**Exercise objective**
After locating the line that contains "AIF-276, ends: 15:30 -> 12:00" in the records below, write out exactly that line and each line after it through the one that contains "Assistir live sobre", and nothing else.

**Data for processing**
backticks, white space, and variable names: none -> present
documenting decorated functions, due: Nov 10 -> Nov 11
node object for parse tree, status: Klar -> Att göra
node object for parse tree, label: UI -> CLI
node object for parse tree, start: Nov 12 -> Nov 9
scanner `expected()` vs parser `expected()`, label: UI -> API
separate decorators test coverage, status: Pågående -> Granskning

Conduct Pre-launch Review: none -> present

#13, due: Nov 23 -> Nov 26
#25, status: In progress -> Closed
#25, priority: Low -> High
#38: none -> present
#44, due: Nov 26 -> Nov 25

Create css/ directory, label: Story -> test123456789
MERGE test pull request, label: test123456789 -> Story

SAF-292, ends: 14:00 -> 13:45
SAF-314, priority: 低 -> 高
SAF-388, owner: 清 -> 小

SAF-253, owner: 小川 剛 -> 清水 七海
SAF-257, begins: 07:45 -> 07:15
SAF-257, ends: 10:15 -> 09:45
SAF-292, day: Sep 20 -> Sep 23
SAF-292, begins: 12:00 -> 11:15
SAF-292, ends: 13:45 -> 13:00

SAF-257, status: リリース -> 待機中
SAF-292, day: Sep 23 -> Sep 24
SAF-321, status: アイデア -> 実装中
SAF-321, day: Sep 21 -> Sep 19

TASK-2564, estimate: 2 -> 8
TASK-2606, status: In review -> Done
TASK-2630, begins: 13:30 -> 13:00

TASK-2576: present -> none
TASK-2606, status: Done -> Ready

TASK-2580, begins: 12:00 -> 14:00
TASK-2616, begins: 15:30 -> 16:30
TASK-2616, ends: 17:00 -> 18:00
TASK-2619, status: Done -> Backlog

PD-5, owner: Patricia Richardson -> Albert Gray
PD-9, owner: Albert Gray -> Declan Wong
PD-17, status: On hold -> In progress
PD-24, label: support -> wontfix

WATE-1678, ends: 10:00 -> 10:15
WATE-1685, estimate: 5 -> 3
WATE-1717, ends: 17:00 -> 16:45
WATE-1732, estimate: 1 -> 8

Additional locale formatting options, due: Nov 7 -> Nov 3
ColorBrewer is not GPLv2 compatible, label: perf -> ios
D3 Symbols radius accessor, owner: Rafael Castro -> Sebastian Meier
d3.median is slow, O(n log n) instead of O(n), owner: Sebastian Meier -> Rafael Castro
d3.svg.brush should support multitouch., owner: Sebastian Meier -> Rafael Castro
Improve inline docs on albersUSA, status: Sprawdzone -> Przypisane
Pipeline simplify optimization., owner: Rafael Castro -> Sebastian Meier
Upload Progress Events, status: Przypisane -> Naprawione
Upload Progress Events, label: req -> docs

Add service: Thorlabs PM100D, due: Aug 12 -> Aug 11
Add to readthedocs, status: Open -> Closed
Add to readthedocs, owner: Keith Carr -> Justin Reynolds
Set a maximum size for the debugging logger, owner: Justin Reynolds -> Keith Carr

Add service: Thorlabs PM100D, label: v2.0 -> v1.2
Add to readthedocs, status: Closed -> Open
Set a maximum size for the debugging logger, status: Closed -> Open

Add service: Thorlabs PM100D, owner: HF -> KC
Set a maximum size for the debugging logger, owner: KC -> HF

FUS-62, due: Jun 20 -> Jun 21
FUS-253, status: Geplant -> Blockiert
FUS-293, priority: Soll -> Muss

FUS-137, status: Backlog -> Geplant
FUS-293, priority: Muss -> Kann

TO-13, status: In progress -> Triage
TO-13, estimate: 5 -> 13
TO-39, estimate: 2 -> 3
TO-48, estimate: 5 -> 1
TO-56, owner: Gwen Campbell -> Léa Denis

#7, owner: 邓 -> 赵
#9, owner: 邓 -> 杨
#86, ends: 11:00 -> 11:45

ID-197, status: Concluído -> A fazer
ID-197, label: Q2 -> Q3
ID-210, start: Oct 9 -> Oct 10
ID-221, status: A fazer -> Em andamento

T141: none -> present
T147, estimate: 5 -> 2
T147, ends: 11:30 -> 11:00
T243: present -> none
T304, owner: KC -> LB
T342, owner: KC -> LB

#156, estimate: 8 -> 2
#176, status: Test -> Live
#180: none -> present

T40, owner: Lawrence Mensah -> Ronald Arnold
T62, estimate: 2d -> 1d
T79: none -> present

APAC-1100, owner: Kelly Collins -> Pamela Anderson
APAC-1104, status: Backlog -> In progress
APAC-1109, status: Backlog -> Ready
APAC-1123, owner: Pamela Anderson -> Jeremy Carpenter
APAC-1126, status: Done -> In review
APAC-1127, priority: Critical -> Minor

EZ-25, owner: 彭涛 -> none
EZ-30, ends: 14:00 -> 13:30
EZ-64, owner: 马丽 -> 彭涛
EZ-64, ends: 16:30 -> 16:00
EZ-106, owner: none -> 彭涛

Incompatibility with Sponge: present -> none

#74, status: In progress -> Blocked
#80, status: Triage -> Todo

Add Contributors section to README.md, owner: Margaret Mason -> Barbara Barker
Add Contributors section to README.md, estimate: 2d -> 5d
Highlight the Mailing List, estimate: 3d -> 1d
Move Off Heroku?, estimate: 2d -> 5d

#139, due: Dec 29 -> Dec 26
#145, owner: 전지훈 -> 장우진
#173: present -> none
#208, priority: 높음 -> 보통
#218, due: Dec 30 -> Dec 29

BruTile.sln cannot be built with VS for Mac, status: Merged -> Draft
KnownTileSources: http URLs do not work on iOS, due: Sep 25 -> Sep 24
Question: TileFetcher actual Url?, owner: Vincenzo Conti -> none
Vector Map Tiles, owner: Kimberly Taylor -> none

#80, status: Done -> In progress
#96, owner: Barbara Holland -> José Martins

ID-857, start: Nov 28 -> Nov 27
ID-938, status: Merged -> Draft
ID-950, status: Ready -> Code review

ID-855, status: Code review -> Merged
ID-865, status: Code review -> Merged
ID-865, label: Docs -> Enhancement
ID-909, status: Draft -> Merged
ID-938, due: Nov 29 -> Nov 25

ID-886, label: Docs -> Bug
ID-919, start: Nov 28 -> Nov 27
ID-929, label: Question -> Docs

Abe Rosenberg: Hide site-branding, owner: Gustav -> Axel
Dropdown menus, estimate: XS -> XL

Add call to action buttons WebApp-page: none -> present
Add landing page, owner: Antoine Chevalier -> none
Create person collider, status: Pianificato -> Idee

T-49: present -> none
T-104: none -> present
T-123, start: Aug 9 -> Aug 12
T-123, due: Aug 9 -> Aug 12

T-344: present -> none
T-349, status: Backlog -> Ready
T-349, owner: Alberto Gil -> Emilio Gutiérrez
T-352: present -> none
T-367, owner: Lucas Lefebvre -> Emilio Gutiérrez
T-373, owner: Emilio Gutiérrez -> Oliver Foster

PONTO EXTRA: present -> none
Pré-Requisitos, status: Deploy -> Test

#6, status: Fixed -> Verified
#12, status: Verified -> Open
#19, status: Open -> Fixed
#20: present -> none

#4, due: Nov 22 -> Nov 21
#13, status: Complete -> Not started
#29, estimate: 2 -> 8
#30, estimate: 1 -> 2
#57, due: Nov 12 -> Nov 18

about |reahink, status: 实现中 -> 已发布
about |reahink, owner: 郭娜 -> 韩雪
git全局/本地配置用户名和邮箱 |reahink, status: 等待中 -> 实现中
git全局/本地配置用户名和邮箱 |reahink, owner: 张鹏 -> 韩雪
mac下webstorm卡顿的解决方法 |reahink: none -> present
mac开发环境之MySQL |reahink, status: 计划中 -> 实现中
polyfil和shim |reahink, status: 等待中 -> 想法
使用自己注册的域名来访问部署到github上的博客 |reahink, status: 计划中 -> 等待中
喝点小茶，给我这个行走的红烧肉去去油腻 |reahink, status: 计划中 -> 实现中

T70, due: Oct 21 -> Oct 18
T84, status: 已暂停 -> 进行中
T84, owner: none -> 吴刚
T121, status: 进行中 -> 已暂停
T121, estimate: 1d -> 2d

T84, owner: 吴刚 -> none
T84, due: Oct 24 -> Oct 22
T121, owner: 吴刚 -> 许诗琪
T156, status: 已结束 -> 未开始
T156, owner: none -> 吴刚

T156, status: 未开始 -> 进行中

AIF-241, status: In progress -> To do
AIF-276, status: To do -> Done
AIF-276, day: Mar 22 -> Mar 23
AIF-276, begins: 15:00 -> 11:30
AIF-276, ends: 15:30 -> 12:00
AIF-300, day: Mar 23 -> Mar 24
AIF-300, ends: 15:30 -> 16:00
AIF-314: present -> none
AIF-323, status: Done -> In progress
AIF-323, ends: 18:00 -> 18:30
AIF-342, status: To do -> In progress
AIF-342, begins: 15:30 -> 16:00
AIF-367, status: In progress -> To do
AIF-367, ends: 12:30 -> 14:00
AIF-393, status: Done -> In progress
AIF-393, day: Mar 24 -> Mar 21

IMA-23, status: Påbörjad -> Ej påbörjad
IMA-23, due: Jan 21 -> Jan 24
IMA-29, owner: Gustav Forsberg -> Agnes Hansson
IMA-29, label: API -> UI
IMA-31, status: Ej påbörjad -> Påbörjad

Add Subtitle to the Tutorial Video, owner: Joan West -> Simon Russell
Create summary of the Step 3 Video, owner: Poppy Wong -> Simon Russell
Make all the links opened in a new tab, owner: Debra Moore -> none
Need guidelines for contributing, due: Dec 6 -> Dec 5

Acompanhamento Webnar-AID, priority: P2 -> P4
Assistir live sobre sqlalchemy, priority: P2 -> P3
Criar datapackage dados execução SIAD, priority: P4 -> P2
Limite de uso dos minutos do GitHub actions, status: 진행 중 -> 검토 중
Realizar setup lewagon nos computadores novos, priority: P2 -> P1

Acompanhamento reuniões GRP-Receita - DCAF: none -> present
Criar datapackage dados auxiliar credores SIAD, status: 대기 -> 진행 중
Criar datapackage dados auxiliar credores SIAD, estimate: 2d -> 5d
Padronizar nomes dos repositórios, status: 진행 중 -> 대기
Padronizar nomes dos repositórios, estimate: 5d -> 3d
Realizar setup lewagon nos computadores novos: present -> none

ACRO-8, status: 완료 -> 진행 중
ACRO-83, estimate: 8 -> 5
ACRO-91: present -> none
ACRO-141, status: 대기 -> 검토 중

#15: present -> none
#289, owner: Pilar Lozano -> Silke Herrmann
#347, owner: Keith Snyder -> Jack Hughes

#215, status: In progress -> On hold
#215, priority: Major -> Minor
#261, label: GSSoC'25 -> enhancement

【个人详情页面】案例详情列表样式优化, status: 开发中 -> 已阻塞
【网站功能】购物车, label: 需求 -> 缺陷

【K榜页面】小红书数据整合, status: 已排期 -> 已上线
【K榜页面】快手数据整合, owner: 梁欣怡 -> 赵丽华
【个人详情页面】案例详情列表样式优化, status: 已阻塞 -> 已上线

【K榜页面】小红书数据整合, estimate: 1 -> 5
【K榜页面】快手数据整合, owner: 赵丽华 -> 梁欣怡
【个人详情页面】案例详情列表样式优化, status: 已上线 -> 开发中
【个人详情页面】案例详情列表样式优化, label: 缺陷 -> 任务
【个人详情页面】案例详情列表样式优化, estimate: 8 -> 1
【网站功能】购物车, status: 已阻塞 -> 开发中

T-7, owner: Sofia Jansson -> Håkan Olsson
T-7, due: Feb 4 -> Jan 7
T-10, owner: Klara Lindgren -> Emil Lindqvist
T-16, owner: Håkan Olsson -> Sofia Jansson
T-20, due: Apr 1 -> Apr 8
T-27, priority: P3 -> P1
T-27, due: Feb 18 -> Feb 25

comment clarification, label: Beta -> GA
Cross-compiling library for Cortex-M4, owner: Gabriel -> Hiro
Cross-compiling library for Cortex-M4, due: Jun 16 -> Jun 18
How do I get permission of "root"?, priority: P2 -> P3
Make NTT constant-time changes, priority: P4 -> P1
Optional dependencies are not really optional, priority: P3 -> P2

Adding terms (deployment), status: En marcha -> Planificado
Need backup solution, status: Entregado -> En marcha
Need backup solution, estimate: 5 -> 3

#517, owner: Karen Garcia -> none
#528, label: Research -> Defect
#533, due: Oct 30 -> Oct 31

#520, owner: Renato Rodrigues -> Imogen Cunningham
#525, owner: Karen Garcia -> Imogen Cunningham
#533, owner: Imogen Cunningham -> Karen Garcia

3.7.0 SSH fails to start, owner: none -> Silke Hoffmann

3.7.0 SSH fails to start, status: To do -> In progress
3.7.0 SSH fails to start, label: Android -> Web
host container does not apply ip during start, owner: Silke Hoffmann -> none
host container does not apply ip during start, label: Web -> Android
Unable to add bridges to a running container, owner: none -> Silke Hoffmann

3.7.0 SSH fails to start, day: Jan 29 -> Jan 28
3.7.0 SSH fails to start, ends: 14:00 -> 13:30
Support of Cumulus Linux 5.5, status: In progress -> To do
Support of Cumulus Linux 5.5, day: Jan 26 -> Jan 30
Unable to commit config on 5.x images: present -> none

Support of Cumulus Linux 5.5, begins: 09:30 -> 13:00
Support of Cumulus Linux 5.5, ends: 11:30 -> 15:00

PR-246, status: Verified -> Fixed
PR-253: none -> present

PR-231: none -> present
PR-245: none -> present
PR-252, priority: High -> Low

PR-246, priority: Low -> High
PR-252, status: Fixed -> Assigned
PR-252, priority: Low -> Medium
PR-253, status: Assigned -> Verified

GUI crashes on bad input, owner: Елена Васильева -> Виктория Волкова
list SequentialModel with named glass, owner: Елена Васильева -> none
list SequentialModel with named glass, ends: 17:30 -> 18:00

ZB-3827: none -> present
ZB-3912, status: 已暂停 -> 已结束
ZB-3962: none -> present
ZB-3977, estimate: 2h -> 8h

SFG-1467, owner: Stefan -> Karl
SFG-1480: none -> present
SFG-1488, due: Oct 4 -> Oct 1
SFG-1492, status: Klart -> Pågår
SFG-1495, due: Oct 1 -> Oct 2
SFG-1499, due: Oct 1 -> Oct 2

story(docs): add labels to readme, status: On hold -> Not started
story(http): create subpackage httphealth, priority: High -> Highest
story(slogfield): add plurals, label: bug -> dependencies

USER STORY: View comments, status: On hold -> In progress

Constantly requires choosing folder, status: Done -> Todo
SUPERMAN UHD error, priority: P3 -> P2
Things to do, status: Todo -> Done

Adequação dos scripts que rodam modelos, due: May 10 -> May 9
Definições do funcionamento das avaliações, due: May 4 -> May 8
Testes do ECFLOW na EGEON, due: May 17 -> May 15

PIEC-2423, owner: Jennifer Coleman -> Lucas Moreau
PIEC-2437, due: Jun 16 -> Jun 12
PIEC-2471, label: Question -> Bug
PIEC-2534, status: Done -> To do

**Exercise result**
AIF-276, ends: 15:30 -> 12:00
AIF-300, day: Mar 23 -> Mar 24
AIF-300, ends: 15:30 -> 16:00
AIF-314: present -> none
AIF-323, status: Done -> In progress
AIF-323, ends: 18:00 -> 18:30
AIF-342, status: To do -> In progress
AIF-342, begins: 15:30 -> 16:00
AIF-367, status: In progress -> To do
AIF-367, ends: 12:30 -> 14:00
AIF-393, status: Done -> In progress
AIF-393, day: Mar 24 -> Mar 21

IMA-23, status: Påbörjad -> Ej påbörjad
IMA-23, due: Jan 21 -> Jan 24
IMA-29, owner: Gustav Forsberg -> Agnes Hansson
IMA-29, label: API -> UI
IMA-31, status: Ej påbörjad -> Påbörjad

Add Subtitle to the Tutorial Video, owner: Joan West -> Simon Russell
Create summary of the Step 3 Video, owner: Poppy Wong -> Simon Russell
Make all the links opened in a new tab, owner: Debra Moore -> none
Need guidelines for contributing, due: Dec 6 -> Dec 5

Acompanhamento Webnar-AID, priority: P2 -> P4
Assistir live sobre sqlalchemy, priority: P2 -> P3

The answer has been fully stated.